Request: With pictures removed, output every record below exactly as written.
########
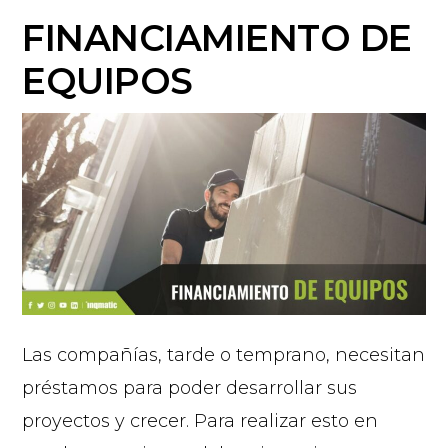
FINANCIAMIENTO DE
EQUIPOS
Las compañías, tarde o temprano, necesitan
préstamos para poder desarrollar sus
proyectos y crecer. Para realizar esto en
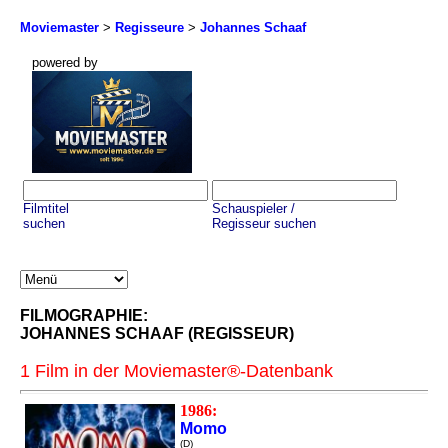
Moviemaster
>
Regisseure
>
Johannes Schaaf
powered by
Filmtitel
Schauspieler /
suchen
Regisseur suchen
FILMOGRAPHIE:
JOHANNES SCHAAF (REGISSEUR)
1 Film in der Moviemaster®-Datenbank
1986:
Momo
(D)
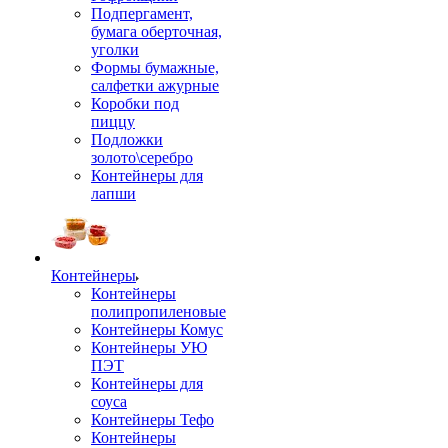
Подпергамент,
бумага оберточная,
уголки
Формы бумажные,
салфетки ажурные
Коробки под
пиццу
Подложки
золото\серебро
Контейнеры для
лапши
Контейнеры
Контейнеры
полипропиленовые
Контейнеры Комус
Контейнеры УЮ
ПЭТ
Контейнеры для
соуса
Контейнеры Тефо
Контейнеры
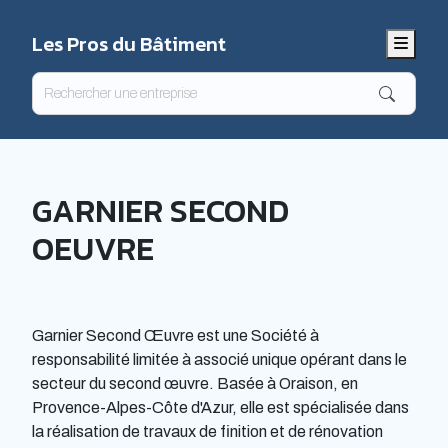
Les Pros du Bâtiment
Menu
GARNIER SECOND
OEUVRE
Garnier Second Œuvre est une Société à
responsabilité limitée à associé unique opérant dans le
secteur du second œuvre. Basée à Oraison, en
Provence-Alpes-Côte d'Azur, elle est spécialisée dans
la réalisation de travaux de finition et de rénovation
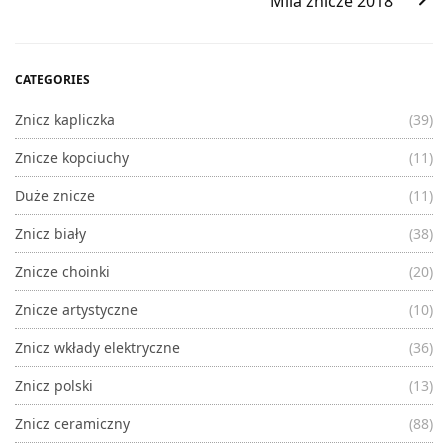
Mila znicze 2018
CATEGORIES
Znicz kapliczka
(39)
Znicze kopciuchy
(11)
Duże znicze
(11)
Znicz biały
(38)
Znicze choinki
(20)
Znicze artystyczne
(10)
Znicz wkłady elektryczne
(36)
Znicz polski
(13)
Znicz ceramiczny
(88)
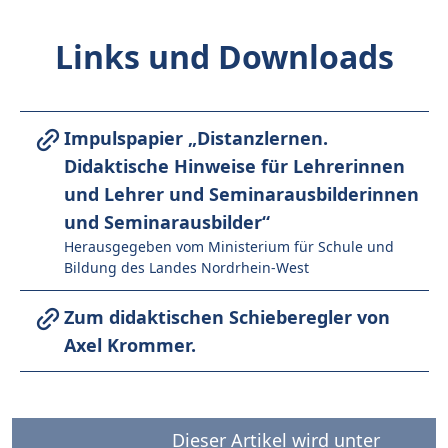
Links und Downloads
Impulspapier „Distanzlernen.
Didaktische Hinweise für Lehrerinnen
und Lehrer und Seminarausbilderinnen
und Seminarausbilder“
Herausgegeben vom Ministerium für Schule und
Bildung des Landes Nordrhein-West
Zum didaktischen Schieberegler von
Axel Krommer.
Dieser Artikel wird unter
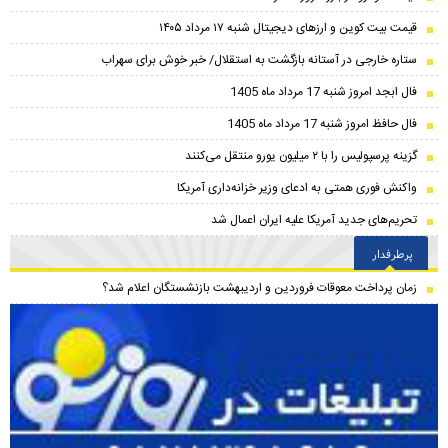
قیمت بیت کوین و ارز‌های دیجیتال شنبه ۱۷ مرداد ۱۴۰۵
ستاره خارجی در آستانه بازگشت به استقلال/ خبر خوش برای سهراب
فال ابجد امروز شنبه 17 مرداد ماه 1405
فال حافظ امروز شنبه 17 مرداد ماه 1405
گزینه پرسپولیس را با ۲ میلیون یورو منتقل می‌کنند
واکنش فوری همتی به ادعای وزیر خزانه‌داری آمریکا
تحریم‌های جدید آمریکا علیه ایران اعمال شد
پرطرفدار
زمان پرداخت معوقات فروردین و اردیبهشت بازنشستگان اعلام شد؟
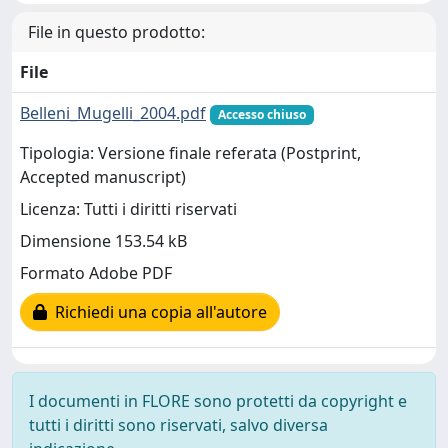
File in questo prodotto:
File
Belleni_Mugelli_2004.pdf
Accesso chiuso
Tipologia: Versione finale referata (Postprint,
Accepted manuscript)
Licenza: Tutti i diritti riservati
Dimensione 153.54 kB
Formato Adobe PDF
Richiedi una copia all'autore
I documenti in FLORE sono protetti da copyright e
tutti i diritti sono riservati, salvo diversa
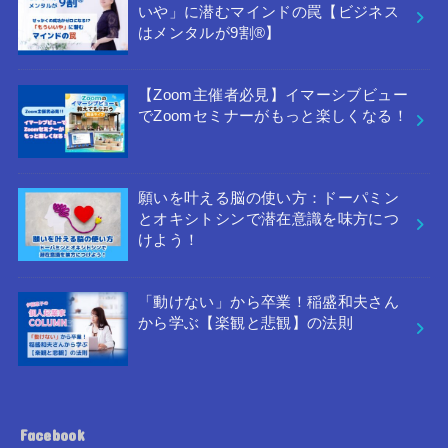
いや」に潜むマインドの罠【ビジネス
はメンタルが9割®︎】
【Zoom主催者必見】イマーシブビュー
でZoomセミナーがもっと楽しくなる！
願いを叶える脳の使い方：ドーパミン
とオキシトシンで潜在意識を味方につ
けよう！
「動けない」から卒業！稲盛和夫さん
から学ぶ【楽観と悲観】の法則
Facebook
########
Task output:
FINANCIAMIENTO DE
EQUIPOS
Las compañías, tarde o temprano, necesitan
préstamos para poder desarrollar sus
proyectos y crecer. Para realizar esto en
Moviemaster
>
Regisseure
>
Johannes Schaaf
powered by
Filmtitel
Schauspieler /
suchen
Regisseur suchen
FILMOGRAPHIE:
JOHANNES SCHAAF (REGISSEUR)
1 Film in der Moviemaster®-Datenbank
1986:
Momo
(D)
Подпергамент,
бумага оберточная,
уголки
Формы бумажные,
салфетки ажурные
Коробки под
пиццу
Подложки
золото\серебро
Контейнеры для
лапши
Контейнеры
Контейнеры
полипропиленовые
Контейнеры Комус
Контейнеры УЮ
ПЭТ
Контейнеры для
соуса
Контейнеры Тефо
Контейнеры
Les Pros du Bâtiment
Menu
GARNIER SECOND
OEUVRE
Garnier Second Œuvre est une Société à
responsabilité limitée à associé unique opérant dans le
secteur du second œuvre. Basée à Oraison, en
Provence-Alpes-Côte d'Azur, elle est spécialisée dans
la réalisation de travaux de finition et de rénovation
Mila znicze 2018
CATEGORIES
Znicz kapliczka
(39)
Znicze kopciuchy
(11)
Duże znicze
(11)
Znicz biały
(38)
Znicze choinki
(20)
Znicze artystyczne
(10)
Znicz wkłady elektryczne
(36)
Znicz polski
(13)
Znicz ceramiczny
(88)
Links und Downloads
Impulspapier „Distanzlernen.
Didaktische Hinweise für Lehrerinnen
und Lehrer und Seminarausbilderinnen
und Seminarausbilder“
Herausgegeben vom Ministerium für Schule und
Bildung des Landes Nordrhein-West
Zum didaktischen Schieberegler von
Axel Krommer.
Dieser Artikel wird unter
قیمت بیت کوین و ارز‌های دیجیتال شنبه ۱۷ مرداد ۱۴۰۵
ستاره خارجی در آستانه بازگشت به استقلال/ خبر خوش برای سهراب
فال ابجد امروز شنبه 17 مرداد ماه 1405
فال حافظ امروز شنبه 17 مرداد ماه 1405
گزینه پرسپولیس را با ۲ میلیون یورو منتقل می‌کنند
واکنش فوری همتی به ادعای وزیر خزانه‌داری آمریکا
تحریم‌های جدید آمریکا علیه ایران اعمال شد
پرطرفدار
زمان پرداخت معوقات فروردین و اردیبهشت بازنشستگان اعلام شد؟
File in questo prodotto:
File
Belleni_Mugelli_2004.pdf
Accesso chiuso
Tipologia: Versione finale referata (Postprint,
Accepted manuscript)
Licenza: Tutti i diritti riservati
Dimensione 153.54 kB
Formato Adobe PDF
Richiedi una copia all'autore
I documenti in FLORE sono protetti da copyright e
tutti i diritti sono riservati, salvo diversa
いや」に潜むマインドの罠【ビジネス
はメンタルが9割®︎】
【Zoom主催者必見】イマーシブビュー
でZoomセミナーがもっと楽しくなる！
願いを叶える脳の使い方：ドーパミン
とオキシトシンで潜在意識を味方につ
けよう！
「動けない」から卒業！稲盛和夫さん
から学ぶ【楽観と悲観】の法則
Facebook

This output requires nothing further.